**Activity**
In the MAXMAGN text, rewrite the passage starting with "The table of" and going on through "for the subgroup.", putting "extinction conditions" in place of "systematic absences".

**Provided text**

Most of the determined magnetic structures have a single primary propagation vector (1k structures) and display magnetic orderings that have a maximal symmetry compatible with its propagation vector k (i.e., no magnetic ordering can exist with this propagation vector and with a higher magnetic space group containing the one being observed). MAXMAGN therefore provides the set of magnetic orderings that are most probable for a given propagation vector. For simple vectors this set is very limited, not surpassing 10 in most cases, and being very often 4 or 6. In the exceptional case that these symmetries are too restrictive to explain the observations, MAXMAGN also allows a controlled descent to lower symmetries.

The permitted maximal magnetic symmetries are determined by the program as subgroups of the grey magnetic group Gp1', which represents the magnetic symmetry of the paramagnetic phase. Each of these subgroups should fulfill the condition that it is consistent with the propagation vector (k-vector) observed, and that there is no intermediate magnetic group between it and the paramagnetic space group Gp1' (i.e. supergroup of one and subgroup of the other), which is also consistent with the same k-vector. We shall call these subgroups "k-maximal" subgroups (not to be confused with klassengleiche subgroups), and they represent the set of possible maximal symmetries that a magnetic ordering with this k-vector can have.

MAXMAGN is very efficient for simple k-vectors that imply small multiplications of the magnetic primitive cell with respect to that of the paramagnetic structure. k-vectors with multiplication factors 0, 2, 3, 4 are the most frequent ones, and can be analyzed with this program using reasonable computing times. On the other hand, k-vectors implying large multiplication factors of the magnetic unit cell can be problematic, with the program exhausting the allowed computing time. In these cases, however, the use of a description in terms of Shubnikov magnetic space groups is normally not very useful, and a spin wave description using superspace magnetic groups, which is outside the scope of this program, is usually more appropriate. Thus, the highest multiplication factor accepted by MAXMAGN hash been set to 8, which is far enough for the purpose of the program.


MAXMAGN first provides a table listing the k-maximal subgroups of Gp1'. The table gives for each subgroup the standard label in BNS setting corresponding to its magnetic space group type and a matrix and a vector, which describe the transformation from the setting of the parent space group Gp (parent setting) to the BNS standard setting of the subgroup. This information is sufficient to define the subset of operations of Gp1' that form the listed subgroup. An optional window (headed with the title general positions) can be clicked to have an explicit listing of the operations of the subgroup both in its standard setting, or in a setting similar to the parent setting, called parent-like setting. The subgroups belonging to the same conjugacy class under the parent group Gp1' represent the symmetries of physically equivalent magnetic domain-related configurations. The table therefore lists only one subgroup per conjugacy class, except if the class contains enantiomorphic pairs of subgroups with different magnetic structure types. In this latter case, one subgroup per each enantiomorphic group type is listed.

The table of subgroups also includes a link to the listing of the systematic absences of magnetic diffraction for each subgroup. This is obtained with MAGNEXT, so they are relevant for unpolarized neutron magnetic diffraction. Also, the button "alternatives (domain-related)" allows the user to choose and use an alternative subgroup belonging to the same conjugacy class (see below). This option permits to obtain all domain-related configurations of a magnetic ordering with one of these k-maximal magnetic symmetries. This option can also be used to choose an alternative standard setting for the subgroup.

**Stored data**
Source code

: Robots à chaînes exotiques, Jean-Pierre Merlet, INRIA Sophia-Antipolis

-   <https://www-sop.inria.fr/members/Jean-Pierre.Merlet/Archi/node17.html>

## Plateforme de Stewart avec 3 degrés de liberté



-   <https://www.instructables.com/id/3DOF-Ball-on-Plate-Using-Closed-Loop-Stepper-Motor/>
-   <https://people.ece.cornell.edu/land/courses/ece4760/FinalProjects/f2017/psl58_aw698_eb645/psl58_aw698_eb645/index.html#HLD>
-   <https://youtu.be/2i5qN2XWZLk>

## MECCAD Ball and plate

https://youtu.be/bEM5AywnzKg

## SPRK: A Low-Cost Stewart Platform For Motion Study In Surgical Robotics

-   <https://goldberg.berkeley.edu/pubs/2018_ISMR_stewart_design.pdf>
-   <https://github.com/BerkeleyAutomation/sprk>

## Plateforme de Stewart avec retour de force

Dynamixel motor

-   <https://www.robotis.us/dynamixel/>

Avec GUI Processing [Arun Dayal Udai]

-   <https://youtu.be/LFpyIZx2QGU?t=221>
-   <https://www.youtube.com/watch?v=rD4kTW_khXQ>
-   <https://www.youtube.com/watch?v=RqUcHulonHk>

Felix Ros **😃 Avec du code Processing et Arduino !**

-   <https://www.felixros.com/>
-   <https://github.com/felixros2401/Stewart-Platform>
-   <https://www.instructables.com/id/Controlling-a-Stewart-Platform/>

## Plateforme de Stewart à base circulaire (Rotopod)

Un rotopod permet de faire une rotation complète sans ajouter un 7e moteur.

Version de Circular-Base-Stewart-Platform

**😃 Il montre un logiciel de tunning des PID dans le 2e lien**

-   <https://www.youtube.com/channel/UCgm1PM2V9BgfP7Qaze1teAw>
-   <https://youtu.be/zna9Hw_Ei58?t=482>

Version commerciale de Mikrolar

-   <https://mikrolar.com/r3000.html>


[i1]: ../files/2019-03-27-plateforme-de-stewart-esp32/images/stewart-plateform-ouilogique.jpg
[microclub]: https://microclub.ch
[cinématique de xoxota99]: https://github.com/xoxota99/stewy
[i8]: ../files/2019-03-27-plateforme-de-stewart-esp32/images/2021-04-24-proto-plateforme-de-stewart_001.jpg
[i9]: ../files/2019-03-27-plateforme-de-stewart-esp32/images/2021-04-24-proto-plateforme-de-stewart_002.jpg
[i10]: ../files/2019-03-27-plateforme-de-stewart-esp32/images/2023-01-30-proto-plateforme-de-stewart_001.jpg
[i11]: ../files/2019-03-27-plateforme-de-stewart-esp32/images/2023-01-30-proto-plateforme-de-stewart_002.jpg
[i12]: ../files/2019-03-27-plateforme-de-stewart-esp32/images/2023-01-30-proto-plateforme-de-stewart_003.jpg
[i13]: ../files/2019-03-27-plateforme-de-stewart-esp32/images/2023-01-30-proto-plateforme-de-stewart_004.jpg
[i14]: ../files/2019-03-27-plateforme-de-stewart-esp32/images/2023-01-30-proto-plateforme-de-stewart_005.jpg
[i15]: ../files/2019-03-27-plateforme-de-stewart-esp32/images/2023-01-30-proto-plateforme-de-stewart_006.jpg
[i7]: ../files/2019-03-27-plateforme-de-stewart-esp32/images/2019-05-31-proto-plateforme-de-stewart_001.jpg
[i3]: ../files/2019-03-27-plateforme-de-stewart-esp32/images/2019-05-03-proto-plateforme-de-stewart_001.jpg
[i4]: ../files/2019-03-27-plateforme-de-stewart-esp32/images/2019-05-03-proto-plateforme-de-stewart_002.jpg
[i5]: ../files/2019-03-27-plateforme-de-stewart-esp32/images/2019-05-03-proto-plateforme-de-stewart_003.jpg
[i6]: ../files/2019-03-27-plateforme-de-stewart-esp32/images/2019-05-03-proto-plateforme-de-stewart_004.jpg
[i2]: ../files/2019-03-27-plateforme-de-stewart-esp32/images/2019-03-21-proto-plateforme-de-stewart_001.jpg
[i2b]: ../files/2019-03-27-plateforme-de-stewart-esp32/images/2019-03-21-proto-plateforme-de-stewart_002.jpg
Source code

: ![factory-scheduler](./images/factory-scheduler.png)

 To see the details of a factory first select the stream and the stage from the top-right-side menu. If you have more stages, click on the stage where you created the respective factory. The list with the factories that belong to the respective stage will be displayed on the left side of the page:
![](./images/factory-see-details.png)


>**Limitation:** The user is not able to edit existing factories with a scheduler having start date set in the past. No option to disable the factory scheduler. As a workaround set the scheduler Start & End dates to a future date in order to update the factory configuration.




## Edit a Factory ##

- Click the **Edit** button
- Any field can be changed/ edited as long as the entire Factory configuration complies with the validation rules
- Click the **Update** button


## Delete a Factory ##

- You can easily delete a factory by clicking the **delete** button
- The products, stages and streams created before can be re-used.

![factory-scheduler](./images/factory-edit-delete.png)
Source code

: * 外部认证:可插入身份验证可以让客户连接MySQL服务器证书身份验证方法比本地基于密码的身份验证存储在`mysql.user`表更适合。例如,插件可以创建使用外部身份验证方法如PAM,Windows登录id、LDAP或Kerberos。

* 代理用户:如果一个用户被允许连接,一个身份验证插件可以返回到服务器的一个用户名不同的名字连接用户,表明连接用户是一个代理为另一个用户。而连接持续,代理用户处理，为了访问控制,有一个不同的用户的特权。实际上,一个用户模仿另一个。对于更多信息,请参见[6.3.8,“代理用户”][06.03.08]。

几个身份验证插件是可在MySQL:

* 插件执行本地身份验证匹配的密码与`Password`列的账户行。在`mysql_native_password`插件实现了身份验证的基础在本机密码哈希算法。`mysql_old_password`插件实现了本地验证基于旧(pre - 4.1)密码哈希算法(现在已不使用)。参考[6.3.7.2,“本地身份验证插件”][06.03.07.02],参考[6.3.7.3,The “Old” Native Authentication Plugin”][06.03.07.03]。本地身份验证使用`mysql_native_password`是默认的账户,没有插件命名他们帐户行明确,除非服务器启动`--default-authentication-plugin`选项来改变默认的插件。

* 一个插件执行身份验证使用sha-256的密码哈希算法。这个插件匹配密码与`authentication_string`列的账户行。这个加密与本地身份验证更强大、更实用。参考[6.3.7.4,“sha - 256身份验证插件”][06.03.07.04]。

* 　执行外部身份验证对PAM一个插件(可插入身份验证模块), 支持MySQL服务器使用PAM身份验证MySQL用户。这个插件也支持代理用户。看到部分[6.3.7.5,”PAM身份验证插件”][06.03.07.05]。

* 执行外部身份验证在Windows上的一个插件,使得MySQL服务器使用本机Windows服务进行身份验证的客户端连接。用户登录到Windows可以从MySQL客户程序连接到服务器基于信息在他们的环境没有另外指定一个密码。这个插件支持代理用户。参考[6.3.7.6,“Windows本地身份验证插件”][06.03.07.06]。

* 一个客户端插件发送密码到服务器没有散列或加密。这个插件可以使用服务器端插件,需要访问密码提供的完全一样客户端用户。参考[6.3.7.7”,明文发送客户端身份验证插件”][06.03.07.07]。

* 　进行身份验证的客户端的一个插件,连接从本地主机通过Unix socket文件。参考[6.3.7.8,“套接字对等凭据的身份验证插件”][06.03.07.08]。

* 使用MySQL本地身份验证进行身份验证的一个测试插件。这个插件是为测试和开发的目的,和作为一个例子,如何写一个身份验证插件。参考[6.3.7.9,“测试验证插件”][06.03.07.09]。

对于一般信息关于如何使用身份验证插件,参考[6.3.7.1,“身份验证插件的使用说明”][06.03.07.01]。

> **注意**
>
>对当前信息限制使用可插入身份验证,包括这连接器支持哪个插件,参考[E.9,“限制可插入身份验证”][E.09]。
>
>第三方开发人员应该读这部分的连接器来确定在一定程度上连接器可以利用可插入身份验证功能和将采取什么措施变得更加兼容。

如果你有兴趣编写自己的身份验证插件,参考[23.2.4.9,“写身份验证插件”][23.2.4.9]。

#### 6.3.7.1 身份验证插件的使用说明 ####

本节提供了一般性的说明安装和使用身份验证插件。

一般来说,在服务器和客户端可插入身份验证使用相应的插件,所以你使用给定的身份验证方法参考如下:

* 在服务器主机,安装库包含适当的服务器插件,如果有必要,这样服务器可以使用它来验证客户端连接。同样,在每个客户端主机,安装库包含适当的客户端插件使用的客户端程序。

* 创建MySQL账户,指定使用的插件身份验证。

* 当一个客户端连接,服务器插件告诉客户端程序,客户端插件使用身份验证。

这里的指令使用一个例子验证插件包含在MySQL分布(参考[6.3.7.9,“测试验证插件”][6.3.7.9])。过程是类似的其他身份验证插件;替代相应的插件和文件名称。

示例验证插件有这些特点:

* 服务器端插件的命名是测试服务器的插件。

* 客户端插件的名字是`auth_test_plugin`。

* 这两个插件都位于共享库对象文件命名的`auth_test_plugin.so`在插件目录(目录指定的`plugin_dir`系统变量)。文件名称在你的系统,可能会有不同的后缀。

**Solution for this exercise**
The table of subgroups also includes a link to the listing of the extinction conditions of magnetic diffraction for each subgroup. This is obtained with MAGNEXT, so they are relevant for unpolarized neutron magnetic diffraction. Also, the button "alternatives (domain-related)" allows the user to choose and use an alternative subgroup belonging to the same conjugacy class (see below). This option permits to obtain all domain-related configurations of a magnetic ordering with one of these k-maximal magnetic symmetries. This option can also be used to choose an alternative standard setting for the subgroup.